<<<<
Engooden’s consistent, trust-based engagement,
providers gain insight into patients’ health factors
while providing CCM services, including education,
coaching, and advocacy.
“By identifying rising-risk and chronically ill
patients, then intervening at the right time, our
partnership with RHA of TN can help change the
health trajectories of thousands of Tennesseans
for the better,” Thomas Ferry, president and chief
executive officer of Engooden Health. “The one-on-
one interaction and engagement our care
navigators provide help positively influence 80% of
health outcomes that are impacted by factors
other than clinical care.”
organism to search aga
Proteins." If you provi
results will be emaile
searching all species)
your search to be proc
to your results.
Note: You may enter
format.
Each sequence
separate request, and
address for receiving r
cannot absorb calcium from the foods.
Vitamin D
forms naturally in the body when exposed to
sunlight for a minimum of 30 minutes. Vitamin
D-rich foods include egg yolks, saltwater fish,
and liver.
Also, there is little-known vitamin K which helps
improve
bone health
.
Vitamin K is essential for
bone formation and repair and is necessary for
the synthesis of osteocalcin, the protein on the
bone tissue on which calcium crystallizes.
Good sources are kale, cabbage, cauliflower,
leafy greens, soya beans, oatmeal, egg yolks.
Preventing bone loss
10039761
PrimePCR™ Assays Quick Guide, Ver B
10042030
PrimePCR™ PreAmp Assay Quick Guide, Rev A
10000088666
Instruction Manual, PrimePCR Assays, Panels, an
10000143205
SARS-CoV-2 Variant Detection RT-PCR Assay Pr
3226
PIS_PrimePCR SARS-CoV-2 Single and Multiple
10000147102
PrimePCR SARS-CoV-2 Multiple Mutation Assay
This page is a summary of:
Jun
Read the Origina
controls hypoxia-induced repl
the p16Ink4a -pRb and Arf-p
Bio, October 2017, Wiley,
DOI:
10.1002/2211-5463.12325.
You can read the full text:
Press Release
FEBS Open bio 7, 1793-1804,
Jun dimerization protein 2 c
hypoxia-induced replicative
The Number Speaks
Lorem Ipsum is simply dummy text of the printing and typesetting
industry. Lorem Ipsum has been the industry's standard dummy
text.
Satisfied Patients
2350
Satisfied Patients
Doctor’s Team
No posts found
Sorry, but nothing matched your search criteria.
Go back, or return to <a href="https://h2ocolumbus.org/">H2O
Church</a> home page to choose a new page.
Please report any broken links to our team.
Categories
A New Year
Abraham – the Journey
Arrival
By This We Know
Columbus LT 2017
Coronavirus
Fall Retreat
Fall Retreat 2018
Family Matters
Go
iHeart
>>>>
<<<<
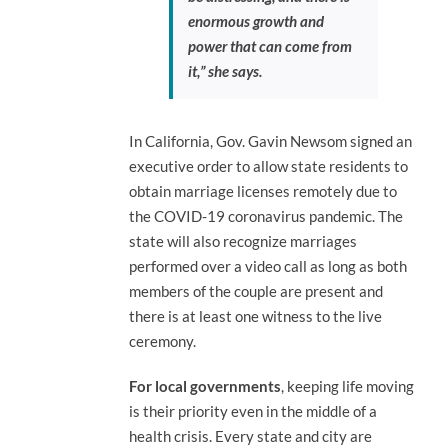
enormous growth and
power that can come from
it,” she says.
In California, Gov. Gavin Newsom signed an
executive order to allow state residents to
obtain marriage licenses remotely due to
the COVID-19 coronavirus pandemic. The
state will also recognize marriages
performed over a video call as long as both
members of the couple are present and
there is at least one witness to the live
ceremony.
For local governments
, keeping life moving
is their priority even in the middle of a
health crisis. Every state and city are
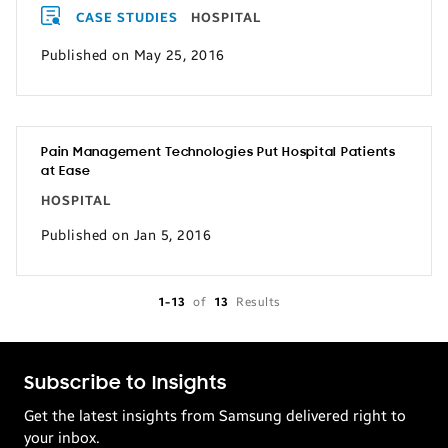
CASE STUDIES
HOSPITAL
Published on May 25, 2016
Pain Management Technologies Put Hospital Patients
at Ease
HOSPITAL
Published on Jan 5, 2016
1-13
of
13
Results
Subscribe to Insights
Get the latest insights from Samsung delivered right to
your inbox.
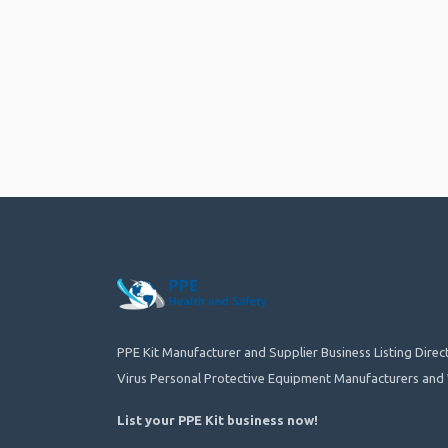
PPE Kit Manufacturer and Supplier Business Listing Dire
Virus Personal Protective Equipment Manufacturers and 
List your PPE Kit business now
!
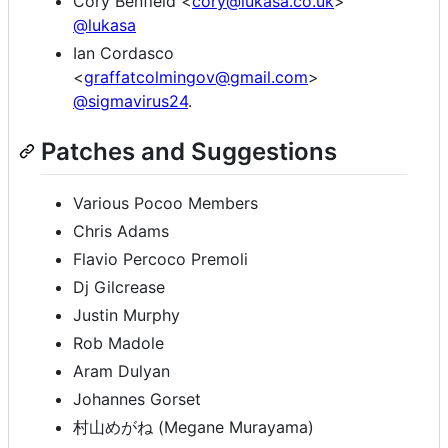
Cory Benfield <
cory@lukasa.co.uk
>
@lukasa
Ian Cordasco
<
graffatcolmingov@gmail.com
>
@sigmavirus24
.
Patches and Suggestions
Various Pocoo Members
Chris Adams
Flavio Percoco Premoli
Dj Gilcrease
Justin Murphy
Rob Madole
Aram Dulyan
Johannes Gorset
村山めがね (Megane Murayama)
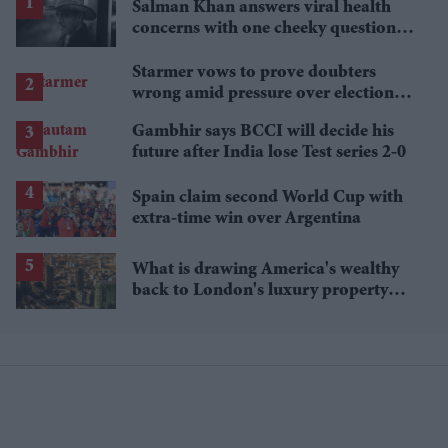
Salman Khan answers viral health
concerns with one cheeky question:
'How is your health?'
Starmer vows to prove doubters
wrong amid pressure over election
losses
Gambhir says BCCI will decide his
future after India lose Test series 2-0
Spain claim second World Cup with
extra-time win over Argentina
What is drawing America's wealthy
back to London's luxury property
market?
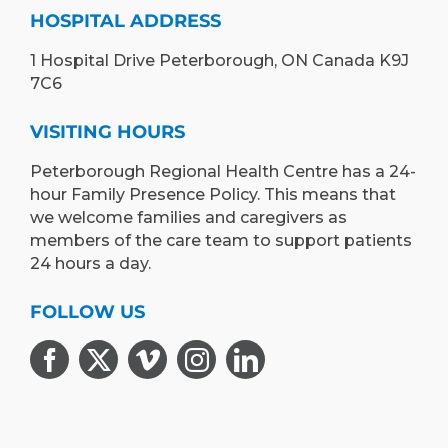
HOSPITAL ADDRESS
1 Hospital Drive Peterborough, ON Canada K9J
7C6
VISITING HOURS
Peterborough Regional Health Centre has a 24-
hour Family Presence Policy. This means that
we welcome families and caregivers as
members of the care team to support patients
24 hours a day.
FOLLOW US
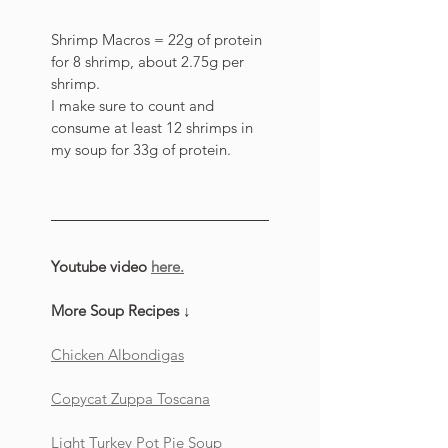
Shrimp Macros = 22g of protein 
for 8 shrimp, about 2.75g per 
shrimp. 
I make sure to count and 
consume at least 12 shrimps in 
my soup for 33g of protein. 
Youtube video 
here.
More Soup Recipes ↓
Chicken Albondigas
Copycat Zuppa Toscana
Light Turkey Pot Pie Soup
>>>>
Retype, exactly and in full, the lines above from the one containing "Youtube video" through the one containing "Light Turkey Pot Pie Soup".

- **Written answer**:
Youtube video 
here.
More Soup Recipes ↓
Chicken Albondigas
Copycat Zuppa Toscana
Light Turkey Pot Pie Soup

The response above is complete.